Like many Syrians living on the frontline of the war, Abu Hamid is not slaughtering a sheep this year and not celebrating Eid al-Adha. The only thing he's worried about is staying alive.
"There will be no party. There will be no celebration this year, because all the people are refugees, and I'm scared of dying," he says, standing tall in his jalabiya at a sheep market on the edge of Syria's second city.
Shelling and air strikes in his neighbourhood, he says, forced him to shut up the family home in Aleppo and move his five children, wife and extended family into his shop on the outskirts of the city where they are camping out.
Business is slow at the scraggy, stony land given over to sheep merchants desperately trying to make a quick sell in the last few days before Eid.
"I came here to the market just to pass the time and see what's going on, but I can't buy a sheep because I don't have the money," said Abu Hamid.
It is the tradition for the four-day Muslim festival to buy and slaughter an animal to feed the family, guests and donate as charity to the poor.
Sheep of all sizes, both large and scrawny, were roped to the ground, but few customers were looking and even fewer were buying.
"This year won't be like before. This year, there'll be no Eid in Syria," says Mohammed Aasi, 20, who has a clothes shop in Aleppo.
"I came to buy a sheep but can't find what I need and the prices are so expensive. We're talking about around 15,000 Syrian pounds ($220). Last year it was 11-12,000," he said, his blond hair and beard closely cropped.
"People don't have enough money even to buy new clothes and there won't be anything special because everyone is so sad," he added.
Signup to our newsletter and follow us on Facebook and Twitter!
Hopes are slim in Aleppo of a truce during Eid, which begins on Friday, as announced by peace envoy Lakhdar Brahimi from Cairo.
The administrator of one field hospital who asked that its name not be published, said only six people had been brought in with injuries on Wednesday, wondering if it was a sign of a possible ceasefire.
"There may be a truce, I'm not sure, but there isn't a lot of fighting today," he said.
In the cluttered lobby, two medics bent over a man as blood poured out of shrapnel wounds in his head and dripped onto the floor, turned into bloodied footprints by shoes of the doctors stitching his injuries.
Islamist group the Al-Nusra Front, which has claimed the majority suicide bombings in the Syrian conflict, has rejected any question of a truce.
President Bashar al-Assad's regime says it will take a "final decision" on Thursday and the Free Syrian Army, the main rebel group, says it will only observe a truce if government forces stop shooting first.

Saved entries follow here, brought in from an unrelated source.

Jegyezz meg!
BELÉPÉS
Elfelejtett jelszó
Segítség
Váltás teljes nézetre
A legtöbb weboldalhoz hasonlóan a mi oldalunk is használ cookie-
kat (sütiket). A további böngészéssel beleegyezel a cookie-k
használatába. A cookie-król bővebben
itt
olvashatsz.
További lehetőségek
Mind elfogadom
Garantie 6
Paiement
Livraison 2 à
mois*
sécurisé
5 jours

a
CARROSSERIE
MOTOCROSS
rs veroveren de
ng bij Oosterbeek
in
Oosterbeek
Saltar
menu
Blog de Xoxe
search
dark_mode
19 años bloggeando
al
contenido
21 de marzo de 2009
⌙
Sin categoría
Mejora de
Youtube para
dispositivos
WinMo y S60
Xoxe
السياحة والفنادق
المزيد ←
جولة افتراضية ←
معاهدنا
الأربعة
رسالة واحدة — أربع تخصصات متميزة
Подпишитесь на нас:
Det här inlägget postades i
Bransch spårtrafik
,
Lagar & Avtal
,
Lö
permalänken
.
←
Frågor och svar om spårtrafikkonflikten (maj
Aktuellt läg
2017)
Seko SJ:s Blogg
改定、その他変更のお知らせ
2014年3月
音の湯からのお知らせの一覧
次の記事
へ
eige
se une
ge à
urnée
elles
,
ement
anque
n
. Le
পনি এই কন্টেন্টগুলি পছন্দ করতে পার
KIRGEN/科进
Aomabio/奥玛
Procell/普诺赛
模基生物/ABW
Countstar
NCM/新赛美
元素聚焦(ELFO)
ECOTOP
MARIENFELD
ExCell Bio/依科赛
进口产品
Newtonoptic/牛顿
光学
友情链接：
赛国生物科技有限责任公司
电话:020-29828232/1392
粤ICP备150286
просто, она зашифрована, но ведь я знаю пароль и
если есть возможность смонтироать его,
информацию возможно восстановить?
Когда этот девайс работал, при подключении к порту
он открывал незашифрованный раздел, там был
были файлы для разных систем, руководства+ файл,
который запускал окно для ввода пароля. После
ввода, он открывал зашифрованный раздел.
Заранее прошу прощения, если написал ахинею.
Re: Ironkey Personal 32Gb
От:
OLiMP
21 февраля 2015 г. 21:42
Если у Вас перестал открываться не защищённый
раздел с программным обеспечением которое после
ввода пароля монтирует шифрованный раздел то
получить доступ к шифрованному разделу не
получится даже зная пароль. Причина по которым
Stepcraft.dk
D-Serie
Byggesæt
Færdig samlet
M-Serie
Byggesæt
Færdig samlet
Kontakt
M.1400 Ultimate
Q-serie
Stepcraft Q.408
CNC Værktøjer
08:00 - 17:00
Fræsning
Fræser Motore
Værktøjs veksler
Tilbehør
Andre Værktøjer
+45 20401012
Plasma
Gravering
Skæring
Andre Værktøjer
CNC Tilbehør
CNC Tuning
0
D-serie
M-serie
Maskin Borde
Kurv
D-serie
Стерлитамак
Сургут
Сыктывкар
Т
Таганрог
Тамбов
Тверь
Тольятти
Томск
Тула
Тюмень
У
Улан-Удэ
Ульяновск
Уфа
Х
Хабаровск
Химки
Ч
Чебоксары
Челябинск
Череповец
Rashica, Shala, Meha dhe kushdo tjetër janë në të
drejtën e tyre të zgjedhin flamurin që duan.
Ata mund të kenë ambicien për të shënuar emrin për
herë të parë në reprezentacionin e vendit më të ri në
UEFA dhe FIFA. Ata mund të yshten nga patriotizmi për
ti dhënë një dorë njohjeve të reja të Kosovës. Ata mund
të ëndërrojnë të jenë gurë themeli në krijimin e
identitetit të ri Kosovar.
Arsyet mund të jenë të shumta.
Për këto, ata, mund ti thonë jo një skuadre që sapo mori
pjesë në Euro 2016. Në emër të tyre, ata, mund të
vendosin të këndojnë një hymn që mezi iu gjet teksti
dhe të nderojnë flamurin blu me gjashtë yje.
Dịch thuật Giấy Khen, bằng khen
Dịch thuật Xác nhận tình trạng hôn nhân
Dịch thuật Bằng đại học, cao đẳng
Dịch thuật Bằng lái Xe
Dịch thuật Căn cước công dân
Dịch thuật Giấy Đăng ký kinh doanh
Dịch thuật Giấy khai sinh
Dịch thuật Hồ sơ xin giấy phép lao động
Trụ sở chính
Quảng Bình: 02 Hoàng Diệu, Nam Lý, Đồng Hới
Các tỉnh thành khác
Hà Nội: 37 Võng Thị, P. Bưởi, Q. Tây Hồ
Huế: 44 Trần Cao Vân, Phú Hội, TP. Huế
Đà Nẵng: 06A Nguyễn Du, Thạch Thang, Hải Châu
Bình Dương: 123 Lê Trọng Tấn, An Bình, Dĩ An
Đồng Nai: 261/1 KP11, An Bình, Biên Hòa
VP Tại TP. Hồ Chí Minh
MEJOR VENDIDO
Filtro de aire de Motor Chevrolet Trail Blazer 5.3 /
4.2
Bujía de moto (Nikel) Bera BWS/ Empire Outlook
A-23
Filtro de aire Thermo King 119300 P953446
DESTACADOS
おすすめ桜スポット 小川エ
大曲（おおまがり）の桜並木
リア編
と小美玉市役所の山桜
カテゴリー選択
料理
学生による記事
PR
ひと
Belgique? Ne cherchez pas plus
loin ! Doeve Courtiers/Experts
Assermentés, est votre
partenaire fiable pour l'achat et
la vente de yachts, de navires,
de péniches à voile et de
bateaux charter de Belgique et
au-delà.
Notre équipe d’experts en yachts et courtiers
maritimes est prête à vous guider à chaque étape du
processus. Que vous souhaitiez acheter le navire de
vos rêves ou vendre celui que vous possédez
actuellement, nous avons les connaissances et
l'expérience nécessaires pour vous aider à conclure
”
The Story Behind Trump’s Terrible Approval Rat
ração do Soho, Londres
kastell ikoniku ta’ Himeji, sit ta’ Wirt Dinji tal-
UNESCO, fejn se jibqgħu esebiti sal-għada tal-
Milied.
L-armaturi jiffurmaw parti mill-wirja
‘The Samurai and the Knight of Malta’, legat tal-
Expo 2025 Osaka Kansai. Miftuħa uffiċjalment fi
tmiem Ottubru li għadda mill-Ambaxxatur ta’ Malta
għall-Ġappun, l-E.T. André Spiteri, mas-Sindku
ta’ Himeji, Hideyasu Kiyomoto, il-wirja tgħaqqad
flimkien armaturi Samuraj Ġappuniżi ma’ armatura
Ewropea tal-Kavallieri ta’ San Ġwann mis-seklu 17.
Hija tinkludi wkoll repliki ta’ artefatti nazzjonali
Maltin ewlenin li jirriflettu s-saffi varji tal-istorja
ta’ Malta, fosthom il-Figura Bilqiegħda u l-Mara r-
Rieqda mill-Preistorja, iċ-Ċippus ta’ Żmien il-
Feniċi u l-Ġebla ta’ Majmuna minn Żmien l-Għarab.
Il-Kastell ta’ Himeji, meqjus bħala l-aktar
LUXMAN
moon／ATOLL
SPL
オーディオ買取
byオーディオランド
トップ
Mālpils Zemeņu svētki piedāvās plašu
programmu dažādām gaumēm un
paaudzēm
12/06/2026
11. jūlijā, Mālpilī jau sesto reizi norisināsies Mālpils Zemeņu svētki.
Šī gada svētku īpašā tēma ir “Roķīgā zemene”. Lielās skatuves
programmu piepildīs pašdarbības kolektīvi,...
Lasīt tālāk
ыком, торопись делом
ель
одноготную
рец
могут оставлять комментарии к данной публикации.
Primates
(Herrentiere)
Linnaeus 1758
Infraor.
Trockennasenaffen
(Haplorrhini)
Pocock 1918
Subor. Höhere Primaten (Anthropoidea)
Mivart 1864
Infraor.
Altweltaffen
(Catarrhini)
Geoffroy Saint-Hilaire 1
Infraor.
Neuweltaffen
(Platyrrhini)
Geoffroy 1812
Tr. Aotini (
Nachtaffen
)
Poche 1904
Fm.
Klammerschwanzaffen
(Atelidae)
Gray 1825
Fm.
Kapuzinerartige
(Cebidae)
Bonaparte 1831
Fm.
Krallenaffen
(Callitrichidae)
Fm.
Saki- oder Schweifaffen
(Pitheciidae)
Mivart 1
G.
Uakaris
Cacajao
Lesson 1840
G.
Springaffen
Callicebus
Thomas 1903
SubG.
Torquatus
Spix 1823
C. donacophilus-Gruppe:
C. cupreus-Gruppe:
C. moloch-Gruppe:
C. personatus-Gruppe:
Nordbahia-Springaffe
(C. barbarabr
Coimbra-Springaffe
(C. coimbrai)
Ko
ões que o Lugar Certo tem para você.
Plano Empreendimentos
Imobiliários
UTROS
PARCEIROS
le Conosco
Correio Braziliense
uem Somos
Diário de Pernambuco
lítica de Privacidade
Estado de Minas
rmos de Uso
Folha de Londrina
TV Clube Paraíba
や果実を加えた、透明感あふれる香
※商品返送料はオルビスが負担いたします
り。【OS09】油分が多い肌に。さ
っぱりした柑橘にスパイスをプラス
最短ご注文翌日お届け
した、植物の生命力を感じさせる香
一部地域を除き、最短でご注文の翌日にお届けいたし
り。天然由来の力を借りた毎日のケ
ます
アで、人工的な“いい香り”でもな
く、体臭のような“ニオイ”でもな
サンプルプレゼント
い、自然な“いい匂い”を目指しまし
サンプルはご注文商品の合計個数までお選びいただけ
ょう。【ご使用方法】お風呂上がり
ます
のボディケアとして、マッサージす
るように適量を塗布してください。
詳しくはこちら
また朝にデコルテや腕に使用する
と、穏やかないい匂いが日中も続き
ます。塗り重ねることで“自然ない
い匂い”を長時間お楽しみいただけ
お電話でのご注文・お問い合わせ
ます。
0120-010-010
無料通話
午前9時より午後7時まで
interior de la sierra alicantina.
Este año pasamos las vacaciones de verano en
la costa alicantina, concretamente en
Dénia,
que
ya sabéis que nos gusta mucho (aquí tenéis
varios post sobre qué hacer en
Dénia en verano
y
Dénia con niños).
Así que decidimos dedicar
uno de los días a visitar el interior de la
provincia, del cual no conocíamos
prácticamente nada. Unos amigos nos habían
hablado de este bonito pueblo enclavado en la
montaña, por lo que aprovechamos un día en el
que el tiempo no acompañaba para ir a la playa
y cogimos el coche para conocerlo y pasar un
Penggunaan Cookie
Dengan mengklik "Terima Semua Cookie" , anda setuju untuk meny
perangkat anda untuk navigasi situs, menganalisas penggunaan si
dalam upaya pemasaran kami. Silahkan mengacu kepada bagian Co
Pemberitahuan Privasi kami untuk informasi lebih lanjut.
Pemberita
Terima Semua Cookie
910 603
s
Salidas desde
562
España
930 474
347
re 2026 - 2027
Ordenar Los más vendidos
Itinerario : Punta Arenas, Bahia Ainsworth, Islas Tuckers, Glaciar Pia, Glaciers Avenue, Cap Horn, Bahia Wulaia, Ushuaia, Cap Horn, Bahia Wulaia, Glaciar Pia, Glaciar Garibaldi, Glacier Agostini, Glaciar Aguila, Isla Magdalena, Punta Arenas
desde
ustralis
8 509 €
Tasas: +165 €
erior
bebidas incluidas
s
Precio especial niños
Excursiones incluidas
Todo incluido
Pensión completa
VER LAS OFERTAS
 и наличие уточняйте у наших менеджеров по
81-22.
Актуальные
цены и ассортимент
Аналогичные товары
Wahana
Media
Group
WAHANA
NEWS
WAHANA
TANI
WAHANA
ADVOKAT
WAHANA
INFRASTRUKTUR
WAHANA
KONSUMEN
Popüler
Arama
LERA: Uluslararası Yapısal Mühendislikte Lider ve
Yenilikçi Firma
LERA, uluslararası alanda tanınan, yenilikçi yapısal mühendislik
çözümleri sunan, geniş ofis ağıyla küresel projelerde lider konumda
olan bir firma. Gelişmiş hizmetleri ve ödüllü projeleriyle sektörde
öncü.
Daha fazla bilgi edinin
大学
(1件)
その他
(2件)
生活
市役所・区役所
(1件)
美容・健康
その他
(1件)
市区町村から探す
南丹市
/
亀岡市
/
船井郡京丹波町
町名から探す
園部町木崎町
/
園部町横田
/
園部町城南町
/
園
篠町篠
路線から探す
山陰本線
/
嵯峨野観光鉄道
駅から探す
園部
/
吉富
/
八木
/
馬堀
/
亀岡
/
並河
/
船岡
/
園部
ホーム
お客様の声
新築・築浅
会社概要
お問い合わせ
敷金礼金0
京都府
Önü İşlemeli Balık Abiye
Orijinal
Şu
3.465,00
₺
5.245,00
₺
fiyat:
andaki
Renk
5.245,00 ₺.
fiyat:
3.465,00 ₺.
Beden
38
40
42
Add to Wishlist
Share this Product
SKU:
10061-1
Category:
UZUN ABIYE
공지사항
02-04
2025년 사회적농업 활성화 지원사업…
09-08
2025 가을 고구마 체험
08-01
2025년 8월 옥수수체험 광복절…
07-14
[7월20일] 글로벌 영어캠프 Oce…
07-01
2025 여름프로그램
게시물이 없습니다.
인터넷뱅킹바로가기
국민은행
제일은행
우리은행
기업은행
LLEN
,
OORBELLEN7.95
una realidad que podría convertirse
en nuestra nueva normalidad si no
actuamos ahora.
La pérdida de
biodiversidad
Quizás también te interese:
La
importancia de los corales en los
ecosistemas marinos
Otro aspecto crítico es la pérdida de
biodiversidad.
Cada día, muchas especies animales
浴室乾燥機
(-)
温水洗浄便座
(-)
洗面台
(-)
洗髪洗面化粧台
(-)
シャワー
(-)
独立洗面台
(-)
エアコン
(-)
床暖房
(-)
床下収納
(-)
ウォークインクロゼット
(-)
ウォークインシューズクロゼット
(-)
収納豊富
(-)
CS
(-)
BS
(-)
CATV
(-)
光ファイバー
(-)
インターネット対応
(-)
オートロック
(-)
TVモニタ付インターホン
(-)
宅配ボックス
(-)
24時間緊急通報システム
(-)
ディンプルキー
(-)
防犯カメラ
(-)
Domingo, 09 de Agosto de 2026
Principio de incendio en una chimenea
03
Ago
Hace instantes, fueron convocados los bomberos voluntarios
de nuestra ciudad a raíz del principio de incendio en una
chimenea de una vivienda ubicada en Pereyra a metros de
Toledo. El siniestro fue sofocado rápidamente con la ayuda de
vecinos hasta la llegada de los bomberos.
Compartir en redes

But for Umm Ahmed, 36, shopping with her sisters and youngest daughter for shoes for winter, there is little hope of a happy festival.
"It'll be a very sad Eid given all the strikes and the shelling and the bombing," she said, dressed all in black and heavily veiled.
"We're just surviving. I've borrowed money from my brother just for food. The schools are closed in Aleppo and the kids are at home all day. I don't even let them go to the shops for sweets because I'm so frightened," she said.
The shoe shop was small and dank. Hamood Mohammed Ali, a friend of the owner, says the electricity has been off for two days, and only pale light filtered through the front window from the street outside.
"There's no work, no money. Everything is so expensive and we can't even leave the neighbourhood because of snipers. Two days ago, for example, a guy aged around 30 tried to and he was shot dead by one of the snipers on the very high buildings," said Ali.